▶ **WRITTEN PROBLEM 1**
State whether each of the following statements agrees with the Supernatural commentary, answering yes or no and quoting the deciding words of the text. (a) Miriam tells Dean that he is "a giant super bitch." (b) The commentary identifies Becky as Chuck's original human pawn in episode 15.04. (c) Chuck burned all of Becky's stuff.
▶ **WRITTEN PROBLEM 2**
Resume the Supernatural commentary, picking up after its final sentence.

▶ **TEXT SEGMENT**
====

And I kinda wonder how much Miriam functions in the exact same way-- the way Chuck has implied that ALL angels are expected to function.
MIRIAM: Okay. If she shoots you. (Sheriff Barker looks to Dean in confusion) I don't know what he's told you. I mean, I can guess. Some line about how he and his brother... (deepens voice) save the world. Grr. So macho. (she sighs and speaks in her normal voice) But really, he's not a hero. He's Becky. DEAN: Becky? The roommate Becky? MIRIAM: You take things and break things and piss people off, and just do whatever you want, no matter who it hurts. Also, you're a giant super bitch. DEAN: Well, it takes one to know one. MIRIAM: So, yeah, you're Becky, and Becky needs to die. You're on, Barney Fife.
*
Yes... she says Dean is “Becky,” this Becky that breaks things and who saw the whole world as Becky... Though... her understanding of how free will works in this context really does sound twisted and tainted by Chuck’s perspective on his own “disobedient” characters. Because to Chuck, the story is the most important thing, it’s the only thing, and it’s entirely his own creation.
No wonder creating human souls made him feel a little queasy... and I’m still not sure that was something he actually did on purpose, especially with the free will bit included in the package. Because from the moment free will existed, Chuck began to lose control of the story of creation. People could choose to tell their OWN stories, better stories than the one Chuck created the universe to tell in the first place. Humanity makes things better, bigger than Chuck could imagine, through the power of love that Chuck could never invent for himself or understand for himself. Or even possibly FEEL for himself.
And who was his original human pawn in the story, way back in 5.01? Becky. Becky who took HIS story and “broke” it and pissed him off, doing whatever she wanted no matter who it hurt (even if it was only Him as the Original Author getting precious about his story). But as we saw in 15.04, Becky refused to just take his story as he dished it out. She went out and made her own life, reimagined the Story of Supernatural as something better than it was-- filed with life and humanity and love. She stopped idolizing HIM as the creator and saw it as HER story now too, the version she was passionate about, the version that brought HER joy.
And what did Chuck do to her? Like Miriam, he “punched her cartoon poster” and then burned most of her stuff. Because Becky had the audacity to take the story she’d been written into and make it her own. She refused to “obey” the story Chuck wanted to tell. And he saw her story as infantile and uninteresting. Because he couldn’t just let it go... like Elsa... lol.

====

▶ **ROWS**

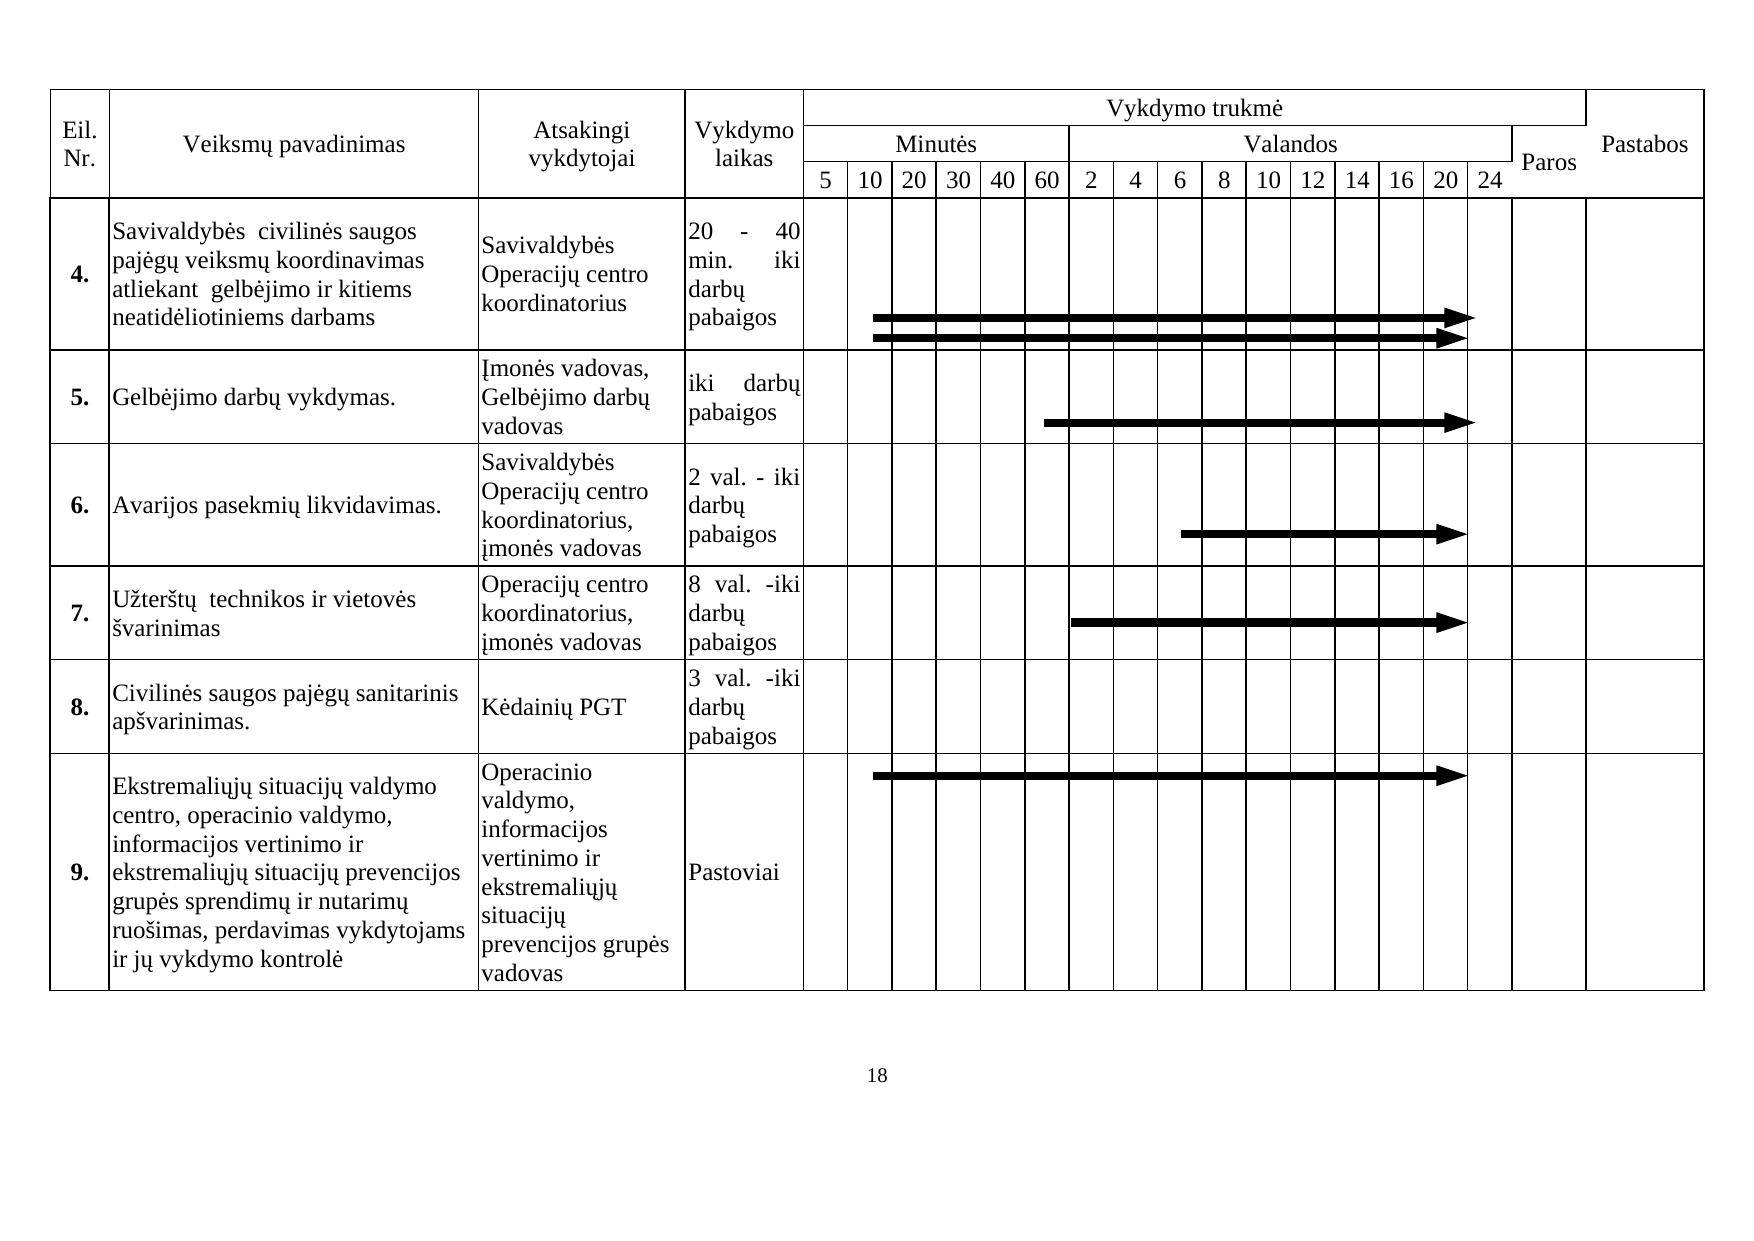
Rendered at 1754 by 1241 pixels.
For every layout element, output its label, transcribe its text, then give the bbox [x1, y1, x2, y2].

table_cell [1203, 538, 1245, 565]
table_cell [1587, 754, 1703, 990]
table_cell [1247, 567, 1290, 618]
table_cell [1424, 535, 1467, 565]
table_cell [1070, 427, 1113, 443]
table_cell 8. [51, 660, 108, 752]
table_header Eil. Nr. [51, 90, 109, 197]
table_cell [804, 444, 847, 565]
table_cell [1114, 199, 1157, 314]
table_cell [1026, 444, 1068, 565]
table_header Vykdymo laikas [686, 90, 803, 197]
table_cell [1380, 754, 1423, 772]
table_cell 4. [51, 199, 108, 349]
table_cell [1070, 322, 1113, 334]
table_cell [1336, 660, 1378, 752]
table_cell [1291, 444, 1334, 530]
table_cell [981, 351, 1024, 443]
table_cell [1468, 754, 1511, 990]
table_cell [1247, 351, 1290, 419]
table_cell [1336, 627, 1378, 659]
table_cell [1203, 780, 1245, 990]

====

▶ **FINAL RESULT 1**
(a) Yes: "Also, you're a giant super bitch."
(b) No: "And who was his original human pawn in the story, way back in 5.01? Becky."
(c) No: "then burned most of her stuff."

▶ **FINAL RESULT 2**
And what Chuck can’t control, he tends to destroy, like Miriam did in this episode. Only... Miriam failed too. Sure, it was only one battle in the long war of Free Will versus The Story, but it was the opening note in this section of the story which was supposed to be about Humanity and Free Will finally triumphing over the story to free themselves from it.
The story itself was telling humanity to hold on, to keep telling OUR version of the story, because that was how to defeat the story itself. Human love and choice and will as something BETTER than the story Chuck wanted to tell. Not just handing it off to someone who has been built into the perfect vessel to carry on his story, but literally allowing humanity to be free from the narrative Chuck spent all of creation trying to build for them. And that freedom was literally built upon the very human love embodied in Dean Winchester (and learned by Castiel to the point it changed him and freed him from Chuck’s control). Cas deserved to come back. Jack deserved to be freed from his destiny. Billie deserved better than being manipulated and villainized by Chuck’s final chapter. Eileen deserved the freedom to choose her own happiness. Sam deserved a chance to do the same. Dean deserved to live, and to have a chance to tell Cas he feels exactly the same way about him. And that’s the tip of the iceberg of what everyone deserved.
(they deserved to not be “burned” for their audacity to want something more than what Chuck thought they deserved)
They deserved to hang up their Frozen posters without some self-righteous bitch judging them for it, and to live their lives how THEY wanted to, rather than how Chuck thought they should for his own egotistical self-justification.
Chuck said way back in s11 that he wanted to create the universe to make something better than just him and Amara, and everything after that point reads like he was pissed off at the fact that humanity went out and actually DID grow to be better than him, in every way possible. Sure, we fuck up, we make mistakes, and some of us are actively malicious and terrible people. But... overall? We try. We keep trying to be better, to love more, to choose the right thing... to do our best in a world where it’s far too easy to do our worst, to take a few words from Cas.
And it just hurts my heart to know what we COULD have had if Chuck didn’t actually win.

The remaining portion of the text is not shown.